Meridionali e foggiani. Piagnoni e lamentosi? Il dibattito aperto su Lettere Meridiane dal direttore della Biblioteca Provinciale di Foggia, Franco Mercurio, e proseguito da Massimo Mazza, sulla tendenza dei nostri concittadini a lamentarsi, spesso più del necessario, ha stimolato in Girolamo Arciuolo una bella riflessione, che trae origine da un episodio realmente occorso un paio di anni fa all’autore. Vi si riflette su un tema importante – l’origine del divario tra Nord e Sud e la questione meridionale – che da tempo sembra essere stato ormai rimosso dall’agenda politica del Paese, nonostante la sua persistente – starei per dire dirompente – attualità.
Ecco il bel contributo di Girolamo Arciuolo.
Da ragazzo lessi un testo “Contro la Questione Meridionale: studio sulle origini dello sviluppo capitalistico in Italia” (di Edmondo Maria Capecelatro, Antonio Carlo, 1975, edizioni Savelli), che mi aprì gli occhi. Si raccontava di un Meridione d’Italia che al momento dell’unificazione era sviluppato in alcune zone come e talvolta più che al settentrione.
Da quel momento non ho più visto il meridione con gli occhi del lamento.
Il movimento risorgimentale italiano tentò a lungo di coinvolgere nell’impresa della costruzione dello Stato Unitario la monarchia dei Borbone, una delle più prestigiose, con importanti legami e rapporti nella grande aristocrazia europea e con Papato. Ma senza successo. La questione è nota agli storici e viene raccontata anche nello splendido film di Mario Martone “Noi Credevamo”.
Quella monarchia non poteva tradire il mondo di cui era espressione. Nel giro di pochi decenni tutte le monarchie che non riuscirono a comprendere i tempi, scomparirono.
I Savoia erano una monarchia minore e ambiziosa e sia pur tra tanti dubbi si prestarono al progetto.
Forse anche grazie a queste letture fatte quando ero proprio un ragazzino, ho sentito sempre con disagio la retorica meridionale dei briganti e mi sono sempre infastidito (e continuo a farlo) quando nelle serate davanti a un fuoco acceso qualche amico, inforcata la chitarra, inizia a cantare con espressione sentita “Brigante se more”
Qualche tempo fa, con degli amici ci siamo fatti una passeggiata domenicale al Castello di Lagopesole, un imponente Castello Federiciano, ad Avigliano, in provincia di Potenza.
Il castello è totalmente restaurato, aperto al pubblico al prezzo di un biglietto di ingresso di pochi euro, grazie alla presenza di alcune signore, credo dipendenti di quel Comune o di qualche cooperativa di servizi.
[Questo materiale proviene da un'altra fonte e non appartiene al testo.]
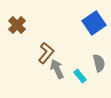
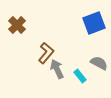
blue square: rotated 15 degrees clockwise
gray semicircle: rotated 48 degrees counterclockwise
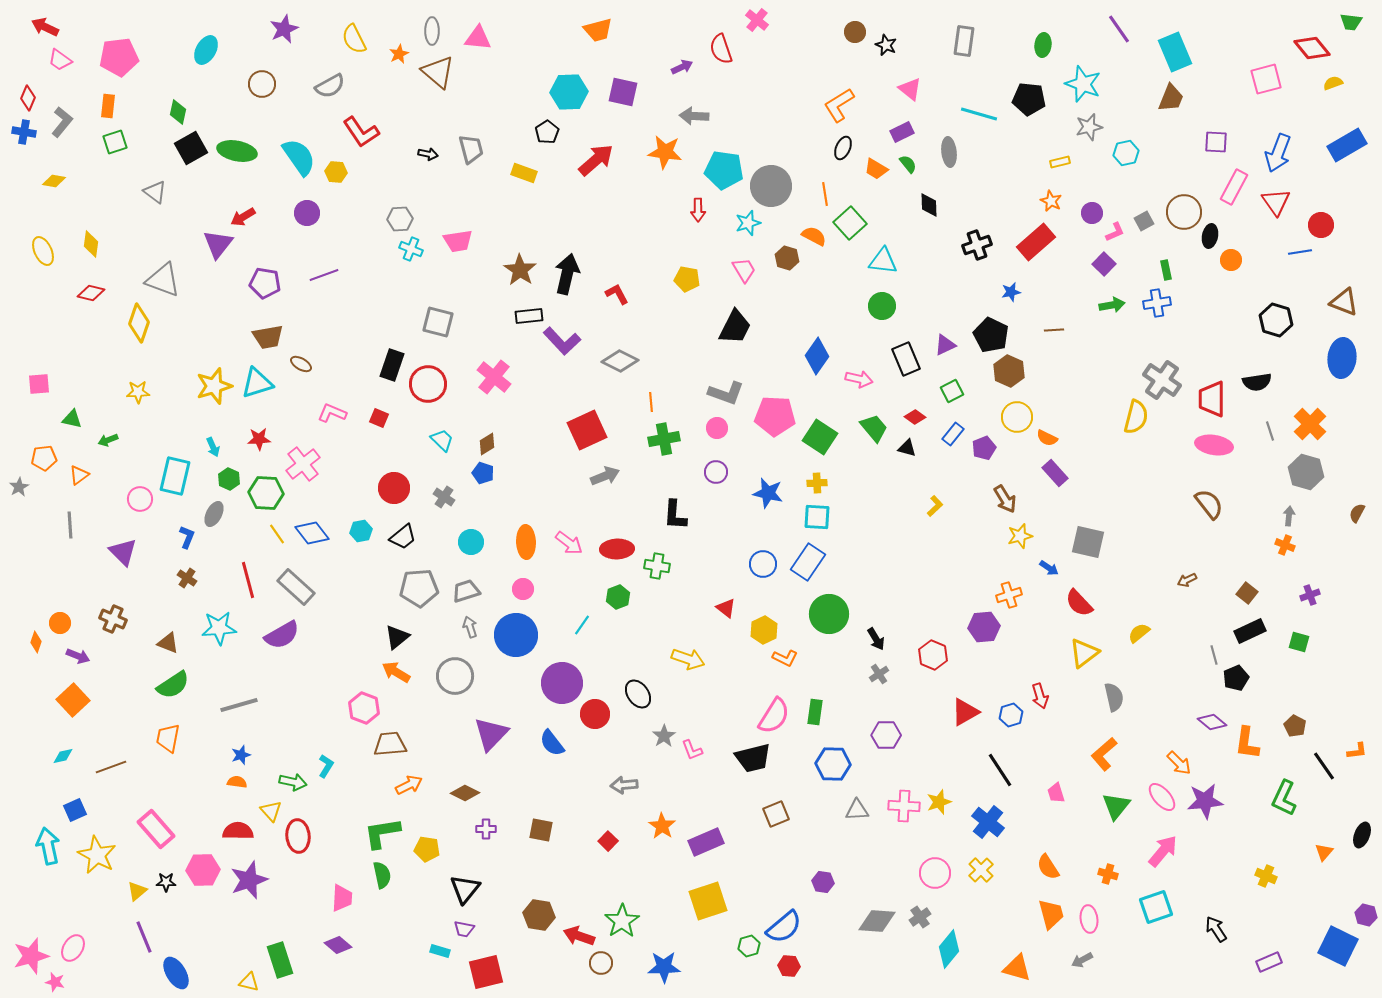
In quell’occasione c’era una bella, commovente mostra di foto e cartoline di emigrati italiani della Basilicata verso le Americhe, soprattutto verso l’America Latina. La maggior parte delle cartoline e delle foto era di pochi anni successiva all’Unità d’Italia e il dato veniva evidenziato e spiegato nei testi della mostra: la regione ne uscì spopolata e impoverita.
La Basilicata è anche la terra del brigantaggio. Il Castello di Lagopesole venne addirittura occupato per un periodo dai briganti capitanati da Carmine Crocco.
Ma quel castello fa parte della rete dei Castelli Federiciani e veniva preferita come luogo di residenza da Re Manfredi.
Nell’ampio vano di ingresso c’è un ampio tavolo dove si comprano i biglietti e dove sono esposti decine di testi, di editori ed autori minori o semi-sconosciuti, per lo più dedicati alla Guerra dei Briganti e al Brigantaggio. Molto più ridotta è invece la presenza di testi dedicati a Federico Secondo di Svevia.
La storia di un ritardo, di un errore storico, è diventata una storia da raccontare e da rivendicare. La Storia.
La storia di un progetto anticipatorio e universale, che ci ha lasciato in eredità opere imponenti e grandiose e che continua a renderlo ancora adesso unico e speciale, viene invece quasi dimenticata.
Quanti sono i Foggiani che conoscono che proprio Foggia è stata la Capitale del Progetto imperiale di Federico II di Svevia?
Eppure andando in una antica importante libreria foggiana, oramai tristemente decaduta, cosa si trova? decine di testi di autori per lo più ignoti di editori semisconosciuti, dedicati al meridionalismo più retrivo.
Severgnini ha quindi visto bene. In noi c’è qualcosa di importante, ma lo facciamo recedere a indistinto sottofondo, mentre facciamo prevalere la nostra parte minore.